Brief
Of the lines below, report only those that contain "Third".

################

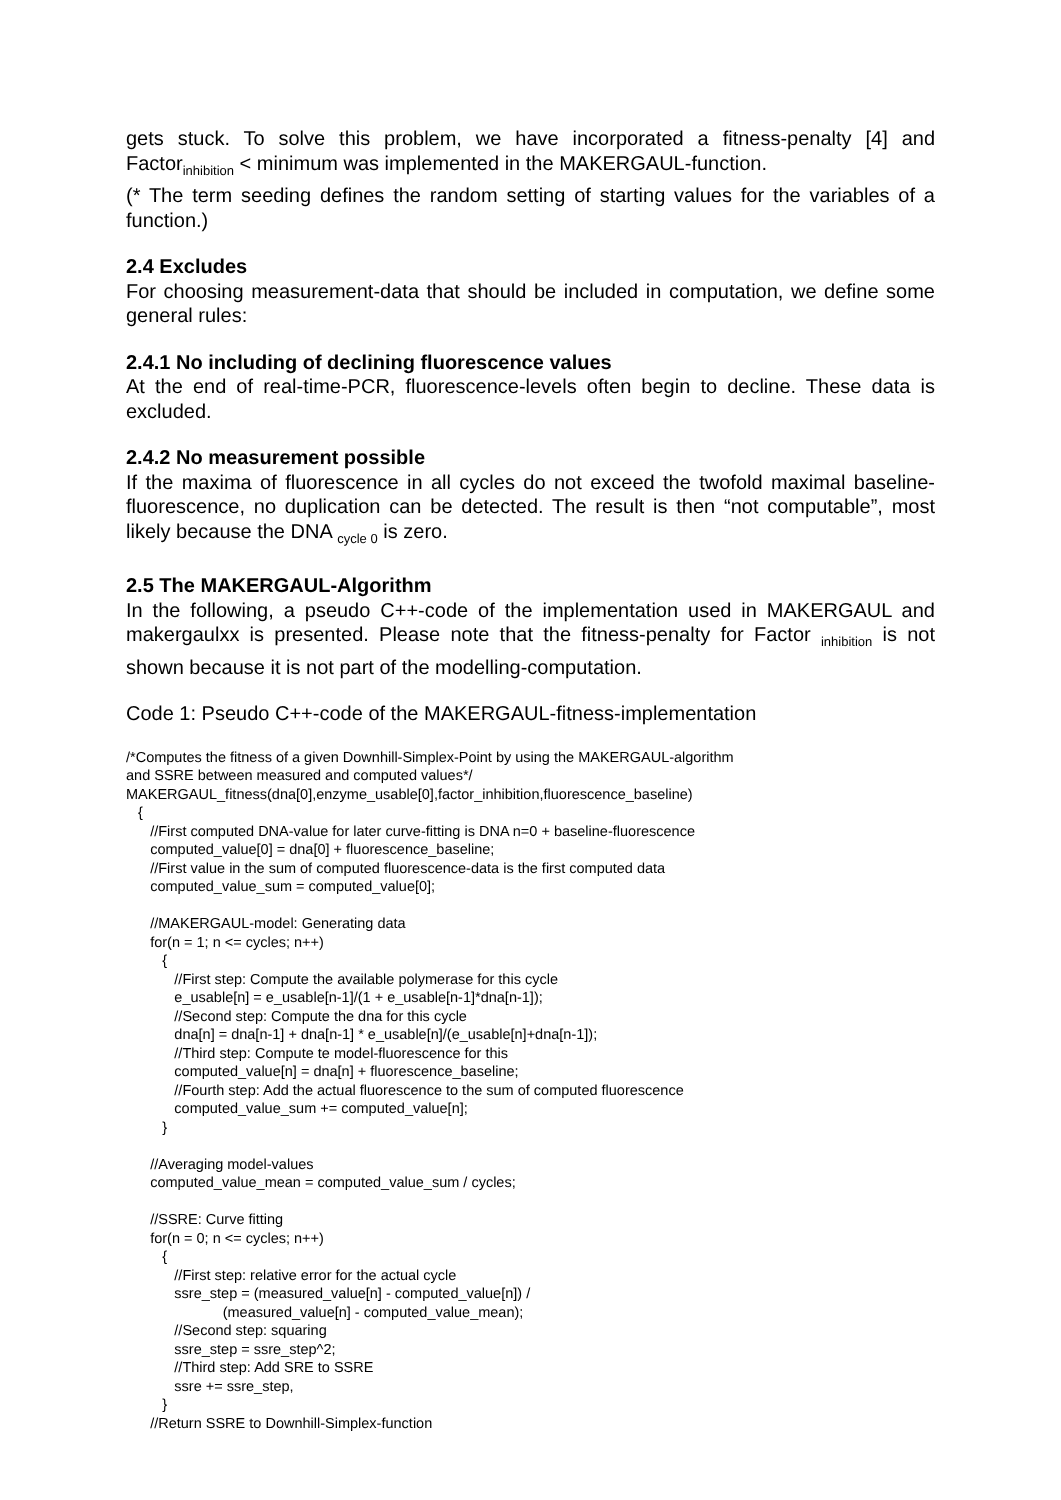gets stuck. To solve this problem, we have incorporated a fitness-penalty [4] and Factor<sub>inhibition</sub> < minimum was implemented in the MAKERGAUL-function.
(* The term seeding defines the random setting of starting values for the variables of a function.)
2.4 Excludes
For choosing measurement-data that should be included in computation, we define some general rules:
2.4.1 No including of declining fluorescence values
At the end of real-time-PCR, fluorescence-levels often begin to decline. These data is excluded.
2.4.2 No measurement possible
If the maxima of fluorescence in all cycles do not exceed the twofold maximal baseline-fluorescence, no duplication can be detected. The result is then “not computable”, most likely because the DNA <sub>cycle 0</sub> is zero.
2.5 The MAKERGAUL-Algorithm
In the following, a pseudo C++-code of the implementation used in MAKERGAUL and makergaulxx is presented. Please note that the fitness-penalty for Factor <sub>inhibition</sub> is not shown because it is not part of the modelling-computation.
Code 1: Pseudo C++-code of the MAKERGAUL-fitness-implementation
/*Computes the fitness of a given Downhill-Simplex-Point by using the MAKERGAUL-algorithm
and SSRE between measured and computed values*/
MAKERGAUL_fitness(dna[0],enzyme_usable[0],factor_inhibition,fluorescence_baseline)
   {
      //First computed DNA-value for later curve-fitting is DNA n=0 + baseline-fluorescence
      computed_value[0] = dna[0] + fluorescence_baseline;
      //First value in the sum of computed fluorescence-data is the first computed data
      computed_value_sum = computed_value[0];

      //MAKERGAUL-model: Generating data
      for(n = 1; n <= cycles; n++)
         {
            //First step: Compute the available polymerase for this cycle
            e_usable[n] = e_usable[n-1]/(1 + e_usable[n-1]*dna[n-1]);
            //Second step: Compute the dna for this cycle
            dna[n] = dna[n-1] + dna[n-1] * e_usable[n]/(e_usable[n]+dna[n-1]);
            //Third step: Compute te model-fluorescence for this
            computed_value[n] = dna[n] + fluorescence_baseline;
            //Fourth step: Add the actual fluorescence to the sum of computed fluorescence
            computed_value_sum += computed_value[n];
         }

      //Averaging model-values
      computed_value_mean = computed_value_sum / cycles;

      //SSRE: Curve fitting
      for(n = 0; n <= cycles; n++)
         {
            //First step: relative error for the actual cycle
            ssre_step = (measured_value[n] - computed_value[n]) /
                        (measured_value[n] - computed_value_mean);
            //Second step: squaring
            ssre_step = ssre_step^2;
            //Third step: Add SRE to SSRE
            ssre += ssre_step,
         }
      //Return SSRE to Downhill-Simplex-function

################

Task solution
            //Third step: Compute te model-fluorescence for this
            //Third step: Add SRE to SSRE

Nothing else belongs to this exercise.